Proposed law introduces ticket offenses, strengthens enforcement
In an attempt to stamp out the practice of fronting, a new Trade and Business Licensing Bill would require companies that apply for renewal of their licenses to submit a statement of effective control and beneficial ownership.
The measure aims to prevent the use of agreements or instruments to circumvent the statutes of the Local Companies (Control) Law which prescribe that locally operating businesses have to be at least 60 percent Caymanian owned, unless they are exempt.
Companies already have to submit an annual return and a shareholder return to renew their business licenses as a matter of Trade and Business Licensing Board policy. Under the proposed law, applicants would also have to present a statement confirming that the effective control and benefit of the company is not in any way altered from the return of shareholdings.

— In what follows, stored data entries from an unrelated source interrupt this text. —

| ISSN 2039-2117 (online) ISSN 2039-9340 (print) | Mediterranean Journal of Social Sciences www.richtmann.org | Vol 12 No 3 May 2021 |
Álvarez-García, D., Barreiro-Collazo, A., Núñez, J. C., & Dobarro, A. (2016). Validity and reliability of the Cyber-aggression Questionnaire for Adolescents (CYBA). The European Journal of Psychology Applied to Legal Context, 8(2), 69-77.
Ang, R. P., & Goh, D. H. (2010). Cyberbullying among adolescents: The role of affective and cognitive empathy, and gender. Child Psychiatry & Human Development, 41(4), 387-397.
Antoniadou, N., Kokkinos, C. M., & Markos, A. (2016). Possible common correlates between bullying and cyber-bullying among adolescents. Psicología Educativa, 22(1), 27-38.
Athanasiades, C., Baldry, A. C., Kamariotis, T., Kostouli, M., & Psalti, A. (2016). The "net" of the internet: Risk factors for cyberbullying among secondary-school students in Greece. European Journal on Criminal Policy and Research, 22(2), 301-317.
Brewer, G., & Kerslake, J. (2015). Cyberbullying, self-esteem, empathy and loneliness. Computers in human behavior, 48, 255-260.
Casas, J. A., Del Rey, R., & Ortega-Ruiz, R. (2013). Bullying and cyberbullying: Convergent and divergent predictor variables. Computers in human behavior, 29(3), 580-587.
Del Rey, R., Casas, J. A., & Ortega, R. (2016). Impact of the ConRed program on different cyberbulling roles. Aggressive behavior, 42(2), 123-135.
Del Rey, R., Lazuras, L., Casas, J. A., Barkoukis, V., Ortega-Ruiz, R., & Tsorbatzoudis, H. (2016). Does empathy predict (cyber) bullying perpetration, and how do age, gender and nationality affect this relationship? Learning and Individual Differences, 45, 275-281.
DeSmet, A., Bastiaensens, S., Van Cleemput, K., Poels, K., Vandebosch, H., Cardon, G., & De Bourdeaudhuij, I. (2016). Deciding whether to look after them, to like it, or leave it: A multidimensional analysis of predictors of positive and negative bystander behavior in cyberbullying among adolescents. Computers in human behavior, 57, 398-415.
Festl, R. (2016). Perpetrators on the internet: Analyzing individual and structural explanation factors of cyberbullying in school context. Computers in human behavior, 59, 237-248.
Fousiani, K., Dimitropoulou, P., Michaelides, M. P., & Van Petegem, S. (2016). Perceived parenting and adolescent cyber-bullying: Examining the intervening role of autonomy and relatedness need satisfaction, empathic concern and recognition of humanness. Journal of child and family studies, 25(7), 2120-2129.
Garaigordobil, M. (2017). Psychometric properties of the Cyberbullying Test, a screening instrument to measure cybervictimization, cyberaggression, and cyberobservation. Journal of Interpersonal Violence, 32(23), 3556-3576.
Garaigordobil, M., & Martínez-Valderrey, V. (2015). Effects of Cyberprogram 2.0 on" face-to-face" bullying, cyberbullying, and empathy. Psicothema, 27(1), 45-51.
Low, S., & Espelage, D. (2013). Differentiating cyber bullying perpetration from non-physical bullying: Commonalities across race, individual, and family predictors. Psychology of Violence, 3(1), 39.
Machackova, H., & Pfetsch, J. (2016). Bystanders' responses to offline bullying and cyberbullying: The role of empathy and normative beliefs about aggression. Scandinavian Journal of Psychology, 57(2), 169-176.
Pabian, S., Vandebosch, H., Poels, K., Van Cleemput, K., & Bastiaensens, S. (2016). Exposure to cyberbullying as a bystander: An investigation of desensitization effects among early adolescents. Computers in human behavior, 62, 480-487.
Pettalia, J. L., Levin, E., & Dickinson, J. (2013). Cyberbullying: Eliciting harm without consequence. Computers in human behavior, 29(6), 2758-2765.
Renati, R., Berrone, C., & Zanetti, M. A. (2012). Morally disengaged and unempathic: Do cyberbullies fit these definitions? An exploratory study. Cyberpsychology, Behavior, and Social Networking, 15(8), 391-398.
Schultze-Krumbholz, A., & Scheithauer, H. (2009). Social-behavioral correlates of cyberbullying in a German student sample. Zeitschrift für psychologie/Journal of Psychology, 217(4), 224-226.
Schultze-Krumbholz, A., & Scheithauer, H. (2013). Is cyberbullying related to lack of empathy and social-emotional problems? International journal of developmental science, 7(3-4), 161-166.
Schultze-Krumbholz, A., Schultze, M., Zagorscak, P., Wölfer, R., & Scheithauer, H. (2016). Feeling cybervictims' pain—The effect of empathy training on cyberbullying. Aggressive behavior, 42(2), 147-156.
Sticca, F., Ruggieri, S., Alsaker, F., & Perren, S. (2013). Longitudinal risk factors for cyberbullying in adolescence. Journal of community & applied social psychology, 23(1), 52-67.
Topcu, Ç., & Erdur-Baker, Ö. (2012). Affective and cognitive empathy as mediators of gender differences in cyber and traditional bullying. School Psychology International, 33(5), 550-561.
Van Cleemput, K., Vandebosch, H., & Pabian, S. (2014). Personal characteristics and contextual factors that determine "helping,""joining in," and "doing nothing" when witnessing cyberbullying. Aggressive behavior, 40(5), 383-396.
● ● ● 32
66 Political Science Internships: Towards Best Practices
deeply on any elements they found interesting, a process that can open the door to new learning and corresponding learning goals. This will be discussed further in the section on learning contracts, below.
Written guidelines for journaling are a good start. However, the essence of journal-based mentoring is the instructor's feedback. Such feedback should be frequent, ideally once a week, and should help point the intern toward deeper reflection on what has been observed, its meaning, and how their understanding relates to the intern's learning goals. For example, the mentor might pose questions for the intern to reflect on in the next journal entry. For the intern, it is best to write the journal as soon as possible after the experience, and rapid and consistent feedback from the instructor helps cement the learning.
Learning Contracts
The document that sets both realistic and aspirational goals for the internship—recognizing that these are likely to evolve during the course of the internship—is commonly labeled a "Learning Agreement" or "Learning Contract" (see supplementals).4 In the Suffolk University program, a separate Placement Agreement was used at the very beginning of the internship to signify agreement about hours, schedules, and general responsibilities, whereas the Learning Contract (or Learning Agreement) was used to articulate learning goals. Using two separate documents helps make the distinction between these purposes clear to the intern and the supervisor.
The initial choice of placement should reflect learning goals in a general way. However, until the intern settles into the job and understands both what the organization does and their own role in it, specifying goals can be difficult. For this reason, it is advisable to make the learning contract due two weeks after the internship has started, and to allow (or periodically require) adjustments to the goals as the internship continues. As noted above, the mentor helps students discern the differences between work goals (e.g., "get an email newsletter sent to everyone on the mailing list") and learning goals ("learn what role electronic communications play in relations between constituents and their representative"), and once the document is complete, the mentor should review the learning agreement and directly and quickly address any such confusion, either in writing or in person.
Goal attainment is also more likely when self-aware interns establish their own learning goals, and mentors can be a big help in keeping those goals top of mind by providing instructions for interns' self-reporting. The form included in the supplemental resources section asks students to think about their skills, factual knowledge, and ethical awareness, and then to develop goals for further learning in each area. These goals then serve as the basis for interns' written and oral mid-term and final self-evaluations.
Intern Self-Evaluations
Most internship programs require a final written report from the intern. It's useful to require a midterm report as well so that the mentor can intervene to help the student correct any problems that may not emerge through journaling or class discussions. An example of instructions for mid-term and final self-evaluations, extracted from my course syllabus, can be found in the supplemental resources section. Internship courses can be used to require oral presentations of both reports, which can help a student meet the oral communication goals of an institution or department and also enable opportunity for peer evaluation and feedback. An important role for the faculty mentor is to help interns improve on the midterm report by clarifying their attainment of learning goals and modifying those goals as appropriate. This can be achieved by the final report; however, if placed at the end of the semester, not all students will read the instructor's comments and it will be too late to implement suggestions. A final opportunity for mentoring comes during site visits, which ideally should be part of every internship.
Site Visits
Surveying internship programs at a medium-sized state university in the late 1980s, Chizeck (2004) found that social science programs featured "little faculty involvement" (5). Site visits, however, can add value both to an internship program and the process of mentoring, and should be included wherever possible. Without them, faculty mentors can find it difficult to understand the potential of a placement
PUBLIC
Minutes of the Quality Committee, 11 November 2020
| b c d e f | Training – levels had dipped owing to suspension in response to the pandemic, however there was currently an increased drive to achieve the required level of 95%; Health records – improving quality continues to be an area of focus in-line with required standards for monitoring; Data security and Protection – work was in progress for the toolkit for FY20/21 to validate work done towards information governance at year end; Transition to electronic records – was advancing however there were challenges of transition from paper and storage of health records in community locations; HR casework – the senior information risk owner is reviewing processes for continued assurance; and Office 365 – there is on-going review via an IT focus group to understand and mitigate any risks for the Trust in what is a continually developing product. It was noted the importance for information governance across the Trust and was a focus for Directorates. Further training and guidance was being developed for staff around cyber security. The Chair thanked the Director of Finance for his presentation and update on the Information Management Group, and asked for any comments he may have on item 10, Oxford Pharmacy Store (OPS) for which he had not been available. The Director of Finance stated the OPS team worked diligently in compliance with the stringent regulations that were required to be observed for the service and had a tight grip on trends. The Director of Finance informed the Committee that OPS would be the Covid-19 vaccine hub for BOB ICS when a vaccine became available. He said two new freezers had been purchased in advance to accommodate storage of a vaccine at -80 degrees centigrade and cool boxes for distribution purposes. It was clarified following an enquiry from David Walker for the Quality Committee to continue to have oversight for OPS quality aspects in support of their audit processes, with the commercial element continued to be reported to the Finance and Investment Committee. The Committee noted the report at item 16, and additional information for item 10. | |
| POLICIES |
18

This return includes the number and par value of each class of shares owned by both Caymanians and non-Caymanians and the voting rights attached to each class of shares.
If the bill becomes law, licensees would have to obtain the written approval of the board before any increase or decrease in shareholdings or interests can take effect. This applies also to the sale, transfer or charge of a significant interest in a company, defined as 10 percent of voting rights, dividends or distributed surplus assets.
Pension and health insurance compliance
Under the bill, which was gazetted on Oct. 31, the trade and business licensing process would become the enforcement mechanism for a range of other laws governing businesses. For instance, it is proposed that license renewal applicants be required to submit evidence that they are complying with pension and health insurance provisions, planning laws and, where necessary, that they have obtained the approval by relevant authorities to carry out their business in public places. In addition, applicants must submit evidence of Caymanian status, police clearance and a bank reference.
Anyone who knowingly provides false or misleading information, if convicted, would be liable for a fine of $5,000, a one-year prison term, or both.
The bill increases the fine for anyone operating without a license to $10,000, one-year imprisonment or both for the first offense and $20,000, two years imprisonment or both for subsequent offenses.
The Trade and Business Licensing Board currently relies on the cooperation of the Immigration Department to enforce the Trade and Business Licensing Law. If the new bill became law, trade officers would be able to request a warrant from a magistrate or justice of the peace to search the premises of anyone reasonably suspected of operating without a license. If such a warrant is granted, Department of Commerce and Investment trade officers, equipped with the rights and powers of a constable, would be allowed to enter the premises to examine or seize any documents, equipment or other evidence indicating violations of the Trade and Business Licensing Law.
The destruction or altering of such evidence is classed as a criminal offense by the bill and is subject to a $5,000 fine, one year imprisonment or both.
In the case of a conviction, anything seized would be considered forfeited and sold.
In contrast to the current law, the bill gives the board the right to suspend or revoke licenses of companies that are not in compliance with the law.
For smaller offenses, the bill introduces fixed fines that, similar to a traffic ticket, could be issued by trade officers on the spot. Such offenses would not lead to court proceedings if the fine was paid within 28 days.
The fines range from $100 for failing to display a license or failing to inform the board of a change of address, to $2,500 for obstructing trade officers or failing to answer questions relating to any register or other record when required to do so by the board.
The application of ticket offenses are seen as one way to help crack down on illegal street vendors without blocking the court system. Now, the Department of Commerce and Investment first has to obtain a summary court order before it can act.
The proposed law also provides for the creation of a five-member Appeals Tribunal, which would hear any appeals to decisions by the Trade and Business Licensing Board.
The bill would also allow the board to delegate its powers in a move that could result in the Department of Commerce and Investment making the vast majority of licensing decisions administratively. In practice, the board would then deal only with complicated or contentious matters.
The composition of the Trade and Business Licensing Board would also change under the bill and include a chairman, deputy chairman, four members from the private sector, the director of commerce and investment, the director of planning and the director of environmental health or their designates. However, the board would no longer include the chief immigration officer.
A subcommittee of the board, comprising three members, would be empowered by the bill to make expedited licensing decisions within five working days for an extra fee. The bill could be debated in the Legislative Assembly as soon as the end of this month.